-------- Record excerpts --------

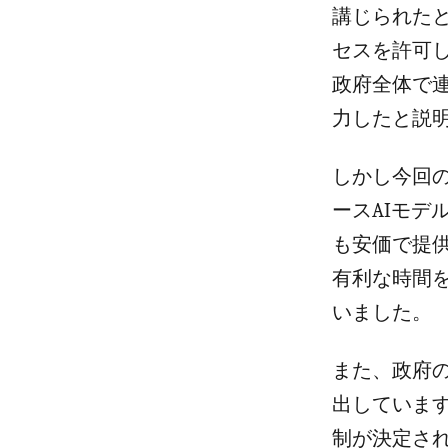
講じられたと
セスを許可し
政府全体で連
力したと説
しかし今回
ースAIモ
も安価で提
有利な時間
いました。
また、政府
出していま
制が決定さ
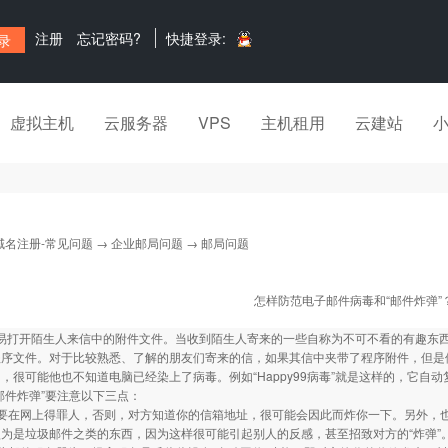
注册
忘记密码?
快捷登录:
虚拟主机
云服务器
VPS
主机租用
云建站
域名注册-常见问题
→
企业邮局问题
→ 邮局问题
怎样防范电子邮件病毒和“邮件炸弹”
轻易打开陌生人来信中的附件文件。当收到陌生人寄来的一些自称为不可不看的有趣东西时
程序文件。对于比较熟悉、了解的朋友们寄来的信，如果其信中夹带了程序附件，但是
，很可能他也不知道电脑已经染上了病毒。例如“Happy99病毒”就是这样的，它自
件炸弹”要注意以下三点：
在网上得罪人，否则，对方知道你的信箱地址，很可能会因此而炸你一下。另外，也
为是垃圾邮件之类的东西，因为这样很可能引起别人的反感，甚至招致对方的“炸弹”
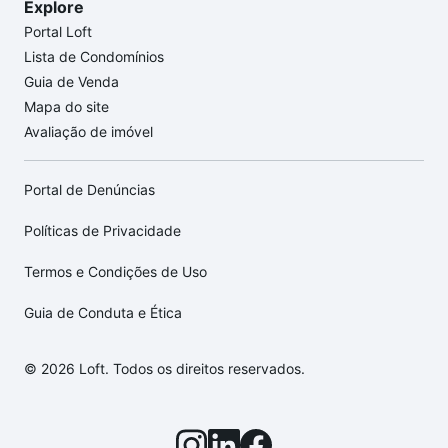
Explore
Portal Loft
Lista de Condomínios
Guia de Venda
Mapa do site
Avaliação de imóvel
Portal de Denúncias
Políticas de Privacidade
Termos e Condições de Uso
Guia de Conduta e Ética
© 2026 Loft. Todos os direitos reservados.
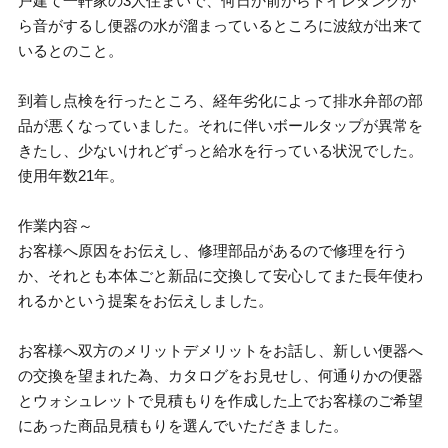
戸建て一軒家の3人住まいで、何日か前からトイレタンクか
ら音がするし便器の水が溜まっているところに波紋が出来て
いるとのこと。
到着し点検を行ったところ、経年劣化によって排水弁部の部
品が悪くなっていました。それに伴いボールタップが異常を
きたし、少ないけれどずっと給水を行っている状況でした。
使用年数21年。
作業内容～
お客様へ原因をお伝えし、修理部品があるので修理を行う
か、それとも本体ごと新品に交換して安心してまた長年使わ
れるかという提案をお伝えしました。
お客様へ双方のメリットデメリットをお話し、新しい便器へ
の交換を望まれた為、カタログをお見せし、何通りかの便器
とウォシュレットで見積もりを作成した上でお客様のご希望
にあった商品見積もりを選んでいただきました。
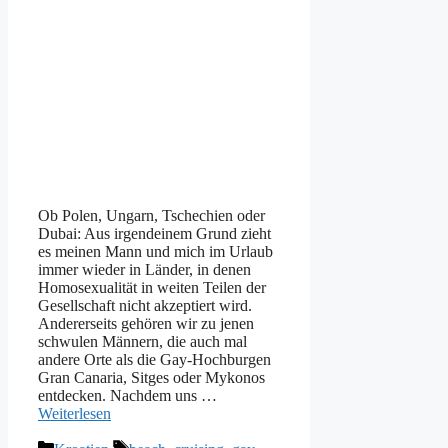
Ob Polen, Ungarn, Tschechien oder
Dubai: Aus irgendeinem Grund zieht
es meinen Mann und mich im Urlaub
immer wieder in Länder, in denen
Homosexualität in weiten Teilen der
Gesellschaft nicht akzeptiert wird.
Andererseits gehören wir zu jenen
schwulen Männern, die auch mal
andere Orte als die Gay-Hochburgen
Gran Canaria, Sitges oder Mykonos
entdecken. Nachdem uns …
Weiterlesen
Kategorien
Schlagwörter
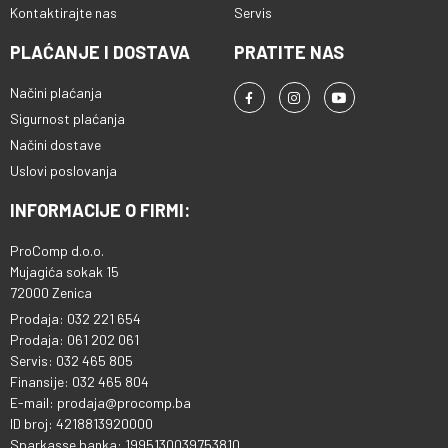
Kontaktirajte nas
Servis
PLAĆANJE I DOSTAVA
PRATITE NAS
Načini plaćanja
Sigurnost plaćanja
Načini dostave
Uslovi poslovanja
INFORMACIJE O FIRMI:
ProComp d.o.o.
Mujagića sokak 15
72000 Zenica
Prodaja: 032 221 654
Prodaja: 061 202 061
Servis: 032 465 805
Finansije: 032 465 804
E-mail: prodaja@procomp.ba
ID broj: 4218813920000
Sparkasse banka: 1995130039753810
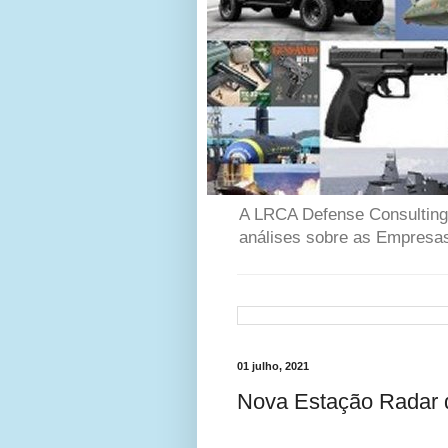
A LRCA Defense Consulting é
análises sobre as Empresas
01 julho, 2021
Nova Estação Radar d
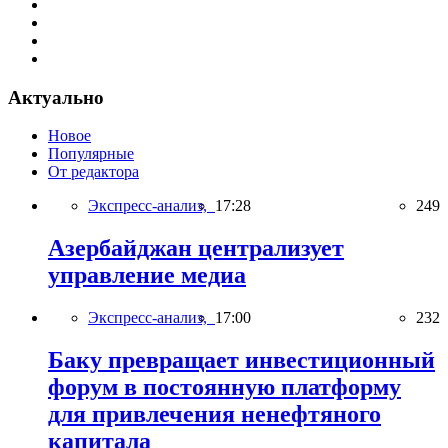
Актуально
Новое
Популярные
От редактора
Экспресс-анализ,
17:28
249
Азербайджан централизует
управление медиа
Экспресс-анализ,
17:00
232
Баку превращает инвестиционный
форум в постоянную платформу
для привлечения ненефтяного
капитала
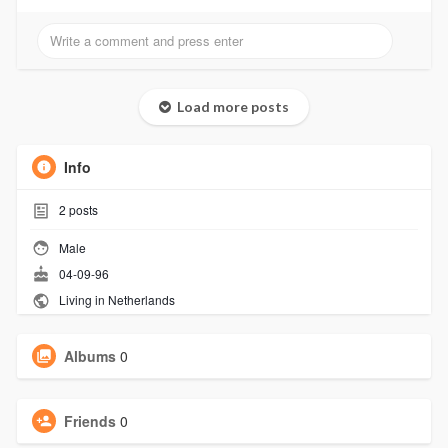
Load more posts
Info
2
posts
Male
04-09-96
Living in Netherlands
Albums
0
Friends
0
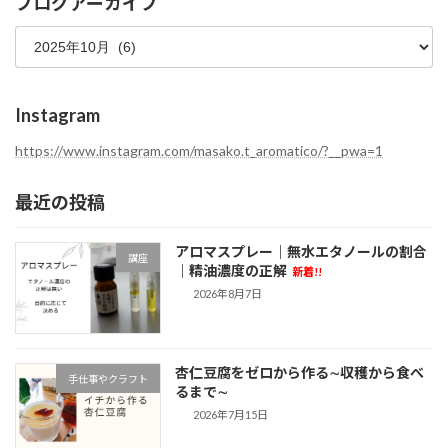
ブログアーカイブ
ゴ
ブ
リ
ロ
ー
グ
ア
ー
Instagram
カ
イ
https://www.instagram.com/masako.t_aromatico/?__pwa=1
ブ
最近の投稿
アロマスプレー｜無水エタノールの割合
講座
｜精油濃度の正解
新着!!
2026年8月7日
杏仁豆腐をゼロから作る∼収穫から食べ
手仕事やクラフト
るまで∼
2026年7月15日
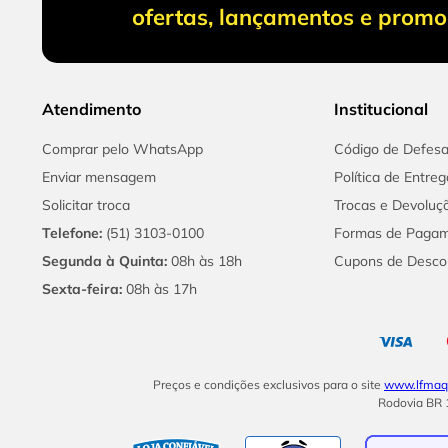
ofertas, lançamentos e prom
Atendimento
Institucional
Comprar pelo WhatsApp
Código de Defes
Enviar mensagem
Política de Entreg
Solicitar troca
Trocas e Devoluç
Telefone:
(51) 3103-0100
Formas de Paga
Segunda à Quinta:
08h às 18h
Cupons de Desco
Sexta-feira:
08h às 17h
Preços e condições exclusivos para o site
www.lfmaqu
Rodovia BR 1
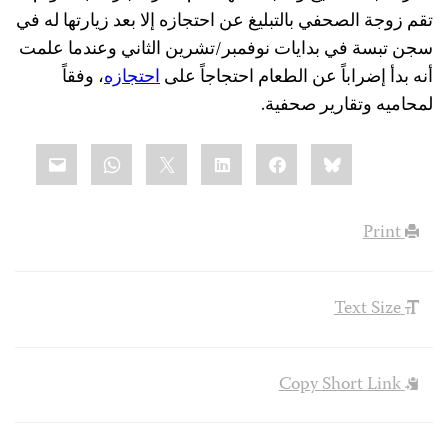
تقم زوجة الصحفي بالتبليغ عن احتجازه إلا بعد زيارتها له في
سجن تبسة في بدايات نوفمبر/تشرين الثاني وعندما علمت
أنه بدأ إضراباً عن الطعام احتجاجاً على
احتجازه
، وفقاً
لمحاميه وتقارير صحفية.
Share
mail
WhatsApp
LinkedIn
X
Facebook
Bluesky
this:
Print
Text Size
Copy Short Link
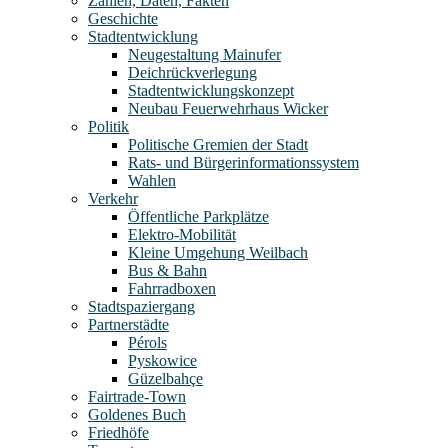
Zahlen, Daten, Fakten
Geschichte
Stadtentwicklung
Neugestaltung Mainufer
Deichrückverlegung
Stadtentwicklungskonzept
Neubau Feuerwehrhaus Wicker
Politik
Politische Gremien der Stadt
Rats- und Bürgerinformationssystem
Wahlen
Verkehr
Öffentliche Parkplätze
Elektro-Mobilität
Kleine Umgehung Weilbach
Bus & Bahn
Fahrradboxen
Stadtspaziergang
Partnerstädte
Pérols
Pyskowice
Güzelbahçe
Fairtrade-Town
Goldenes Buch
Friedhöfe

--------
-------- Record excerpts --------

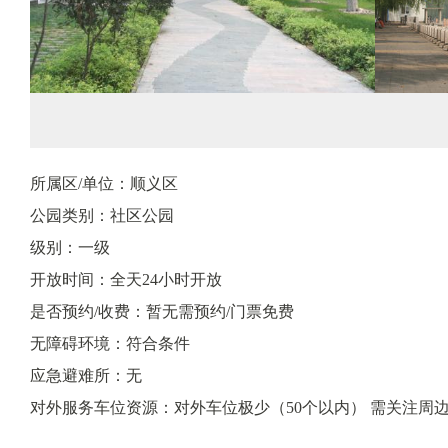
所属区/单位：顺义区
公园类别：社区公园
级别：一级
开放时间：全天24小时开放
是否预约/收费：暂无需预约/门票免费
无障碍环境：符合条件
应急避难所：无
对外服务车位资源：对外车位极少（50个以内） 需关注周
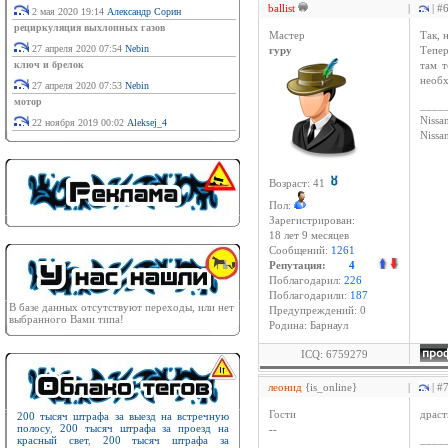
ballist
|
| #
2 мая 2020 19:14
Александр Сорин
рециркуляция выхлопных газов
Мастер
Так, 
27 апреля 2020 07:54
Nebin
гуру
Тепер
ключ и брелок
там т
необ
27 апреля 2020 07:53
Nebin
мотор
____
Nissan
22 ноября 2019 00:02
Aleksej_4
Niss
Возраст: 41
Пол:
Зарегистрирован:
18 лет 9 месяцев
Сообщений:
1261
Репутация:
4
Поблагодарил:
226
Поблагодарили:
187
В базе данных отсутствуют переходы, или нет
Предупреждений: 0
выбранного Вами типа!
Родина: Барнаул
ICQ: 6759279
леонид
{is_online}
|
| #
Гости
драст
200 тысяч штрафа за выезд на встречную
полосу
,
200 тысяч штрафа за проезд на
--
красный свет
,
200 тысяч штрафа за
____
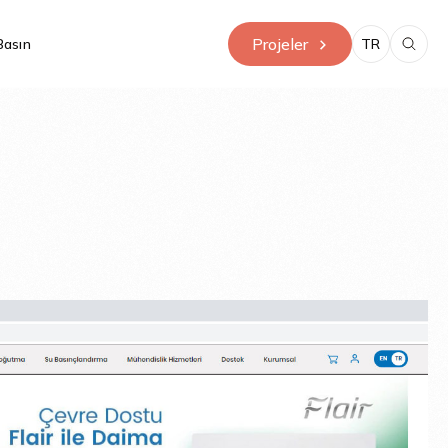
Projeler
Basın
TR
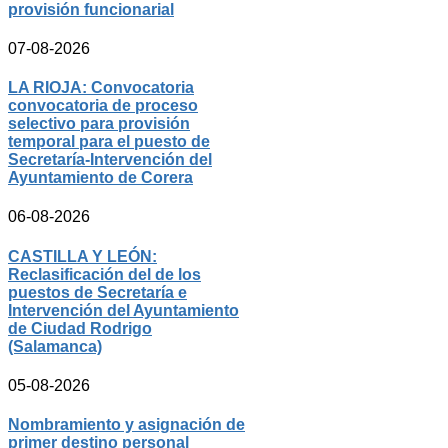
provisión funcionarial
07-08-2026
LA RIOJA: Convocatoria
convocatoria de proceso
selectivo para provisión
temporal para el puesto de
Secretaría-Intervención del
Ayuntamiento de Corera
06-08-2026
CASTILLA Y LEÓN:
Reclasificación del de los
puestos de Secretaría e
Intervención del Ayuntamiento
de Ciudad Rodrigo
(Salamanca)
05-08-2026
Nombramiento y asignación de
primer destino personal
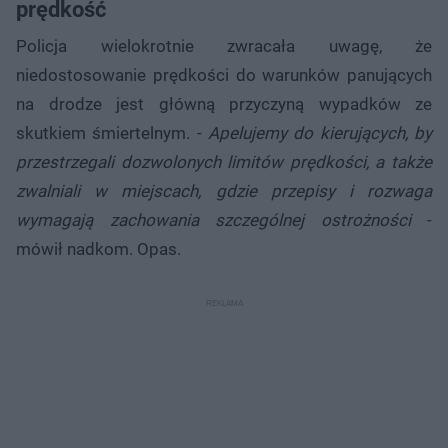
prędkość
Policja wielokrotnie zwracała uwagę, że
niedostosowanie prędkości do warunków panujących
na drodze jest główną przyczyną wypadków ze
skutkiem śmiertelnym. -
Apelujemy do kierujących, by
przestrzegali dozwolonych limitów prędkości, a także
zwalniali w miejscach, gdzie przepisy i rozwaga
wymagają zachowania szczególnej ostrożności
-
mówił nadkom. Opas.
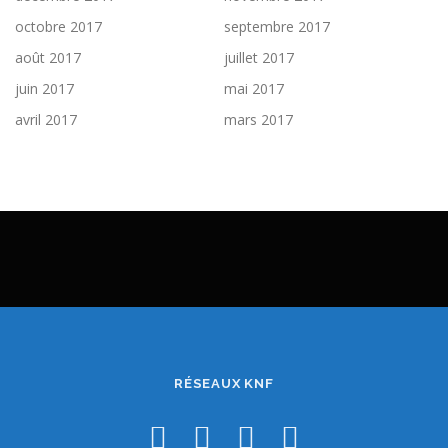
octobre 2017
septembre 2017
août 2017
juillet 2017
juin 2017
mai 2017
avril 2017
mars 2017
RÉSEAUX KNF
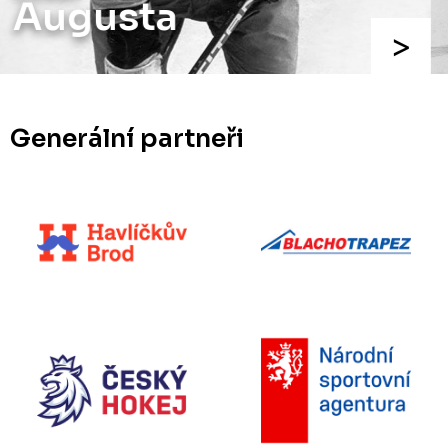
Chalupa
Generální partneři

--------

§ Exercise requirements
Rewrite everything from the line containing "Load more posts" down to the line containing "Copy Short Link" as a JSON list of strings, one string per line, with blank lines omitted. Leave the picture markers out of the answer.

§ Result of this task
[
  "Load more posts",
  "Info",
  "2",
  "posts",
  "Male",
  "04-09-96",
  "Living in Netherlands",
  "Albums",
  "0",
  "Friends",
  "0",
  "ブログアーカイブ",
  "ゴ",
  "ブ",
  "リ",
  "ロ",
  "ー",
  "グ",
  "ア",
  "ー",
  "Instagram",
  "カ",
  "イ",
  "https://www.instagram.com/masako.t_aromatico/?__pwa=1",
  "ブ",
  "最近の投稿",
  "アロマスプレー｜無水エタノールの割合",
  "講座",
  "｜精油濃度の正解",
  "新着!!",
  "2026年8月7日",
  "杏仁豆腐をゼロから作る∼収穫から食べ",
  "手仕事やクラフト",
  "るまで∼",
  "2026年7月15日",
  "ofertas, lançamentos e prom",
  "Atendimento",
  "Institucional",
  "Comprar pelo WhatsApp",
  "Código de Defes",
  "Enviar mensagem",
  "Política de Entreg",
  "Solicitar troca",
  "Trocas e Devoluç",
  "Telefone:",
  "(51) 3103-0100",
  "Formas de Paga",
  "Segunda à Quinta:",
  "08h às 18h",
  "Cupons de Desco",
  "Sexta-feira:",
  "08h às 17h",
  "Preços e condições exclusivos para o site",
  "www.lfmaqu",
  "Rodovia BR 1",
  "تقم زوجة الصحفي بالتبليغ عن احتجازه إلا بعد زيارتها له في",
  "سجن تبسة في بدايات نوفمبر/تشرين الثاني وعندما علمت",
  "أنه بدأ إضراباً عن الطعام احتجاجاً على",
  "احتجازه",
  "، وفقاً",
  "لمحاميه وتقارير صحفية.",
  "Share",
  "mail",
  "WhatsApp",
  "LinkedIn",
  "X",
  "Facebook",
  "Bluesky",
  "this:",
  "Print",
  "Text Size",
  "Copy Short Link"
]